06:40 There are ways of splitting on sets of characters, but it requires a regular expression, which is way beyond the scope of this course. That’s something else you might want to add to your to-do list if you like, but it’s a more advanced topic, so maybe stick it further down your list.

06:56 A quiz with only a single question kind of sucks, so I leave it to you to judge whether having homework sucks more, or whether you want to fix it. Here are some ideas you might try if you want to play around with your program.

07:09 The first idea would be to add some more questions. One possible way of doing that is to store the question/ answer pairs in a dict, then loop over the dictionary’s contents.

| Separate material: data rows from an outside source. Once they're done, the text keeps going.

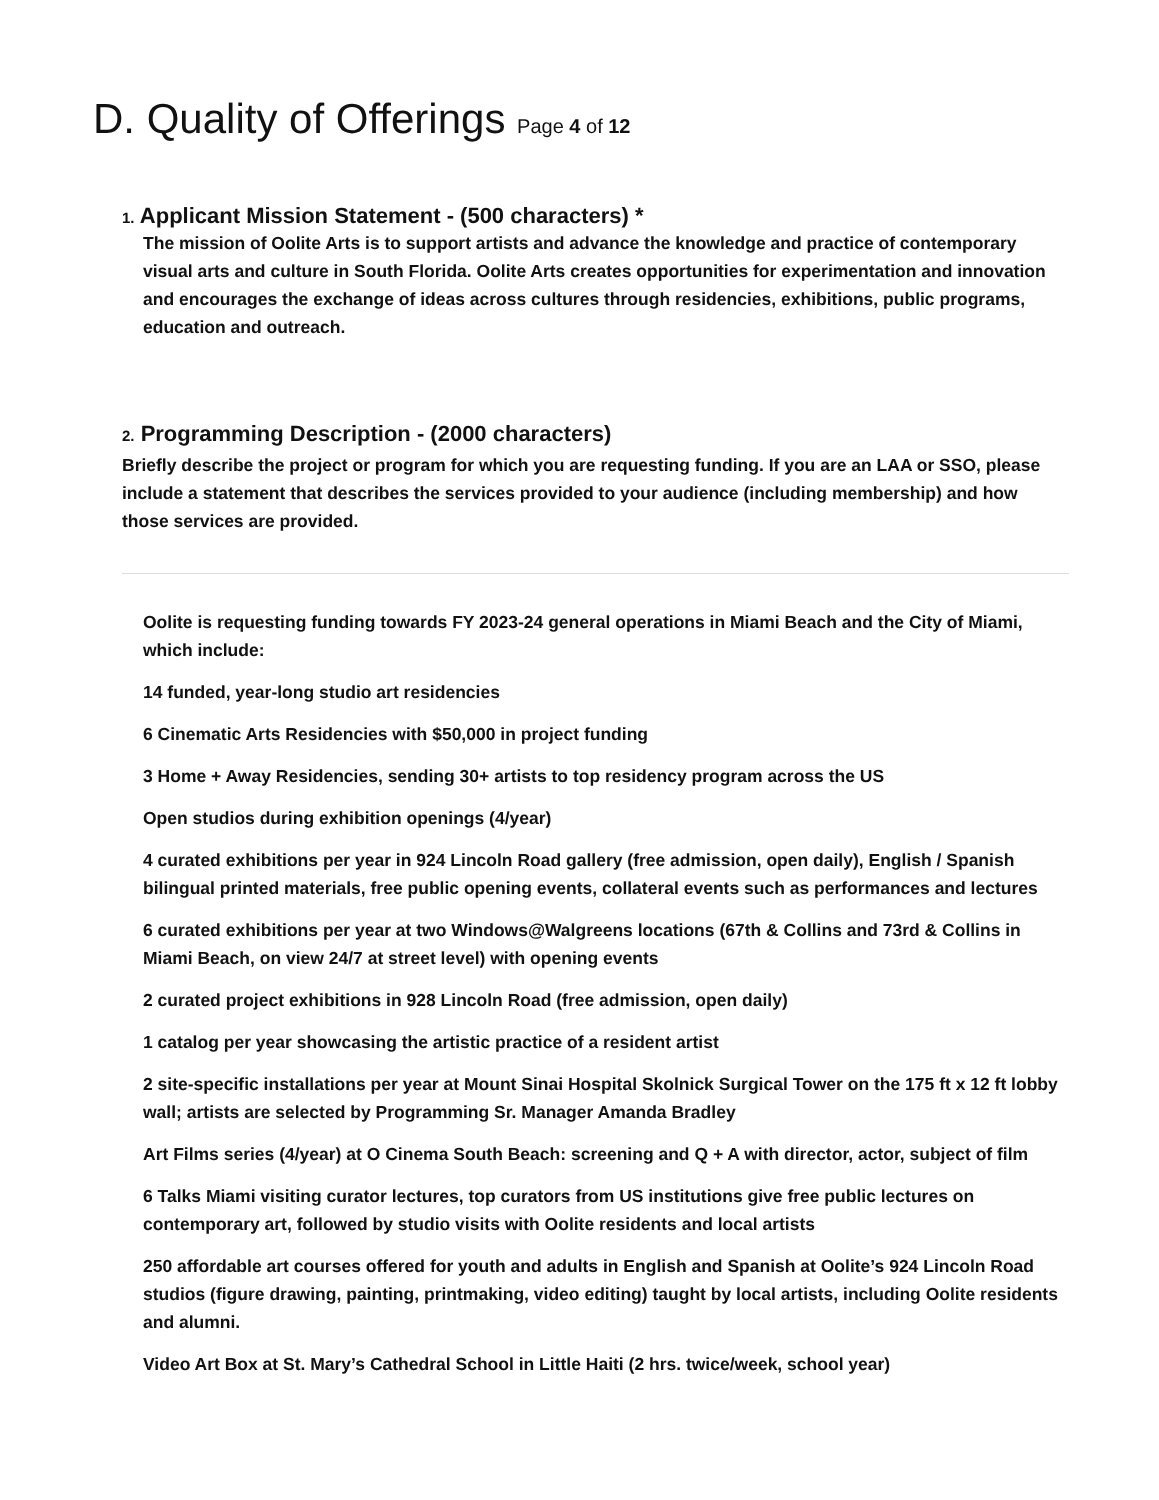D. Quality of Offerings Page 4 of 12
1. Applicant Mission Statement - (500 characters) *
The mission of Oolite Arts is to support artists and advance the knowledge and practice of contemporary visual arts and culture in South Florida. Oolite Arts creates opportunities for experimentation and innovation and encourages the exchange of ideas across cultures through residencies, exhibitions, public programs, education and outreach.
2. Programming Description - (2000 characters)
Briefly describe the project or program for which you are requesting funding. If you are an LAA or SSO, please include a statement that describes the services provided to your audience (including membership) and how those services are provided.
Oolite is requesting funding towards FY 2023-24 general operations in Miami Beach and the City of Miami, which include:
14 funded, year-long studio art residencies
6 Cinematic Arts Residencies with $50,000 in project funding
3 Home + Away Residencies, sending 30+ artists to top residency program across the US
Open studios during exhibition openings (4/year)
4 curated exhibitions per year in 924 Lincoln Road gallery (free admission, open daily), English / Spanish bilingual printed materials, free public opening events, collateral events such as performances and lectures
6 curated exhibitions per year at two Windows@Walgreens locations (67th & Collins and 73rd & Collins in Miami Beach, on view 24/7 at street level) with opening events
2 curated project exhibitions in 928 Lincoln Road (free admission, open daily)
1 catalog per year showcasing the artistic practice of a resident artist
2 site-specific installations per year at Mount Sinai Hospital Skolnick Surgical Tower on the 175 ft x 12 ft lobby wall; artists are selected by Programming Sr. Manager Amanda Bradley
Art Films series (4/year) at O Cinema South Beach: screening and Q + A with director, actor, subject of film
6 Talks Miami visiting curator lectures, top curators from US institutions give free public lectures on contemporary art, followed by studio visits with Oolite residents and local artists
250 affordable art courses offered for youth and adults in English and Spanish at Oolite’s 924 Lincoln Road studios (figure drawing, painting, printmaking, video editing) taught by local artists, including Oolite residents and alumni.
Video Art Box at St. Mary’s Cathedral School in Little Haiti (2 hrs. twice/week, school year)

07:19 Another idea would be to make the quiz a little friendlier by disallowing the wrong number of values in a response. So instead of telling the user they’re wrong if they only typed in three flag colors, treat that as invalid input and get them to type in four colors.

07:35 This combines the idea of the while True: loop you saw for invalid numbers in the previous lesson, but this time, you’d be counting the user’s split responses in order to allow them out of the input loop.

07:47 If you get the multi-question dictionary working, try adding lots of questions. Then use the random module to select a subset of those questions from the dictionary so the user gets different questions each time.

07:59 The sample() function in random takes an iterable of allowed values and a number of values to choose. The example here picks three numbers in the range from 0 to 9. You’ll need the length of your dictionary instead of the range() call, but hopefully you get the idea.

08:16 The input() function shows what the user types on the screen. Most of the time that’s what you want, but sometimes it isn’t. In the next lesson, I’ll show you how to hide the user’s input.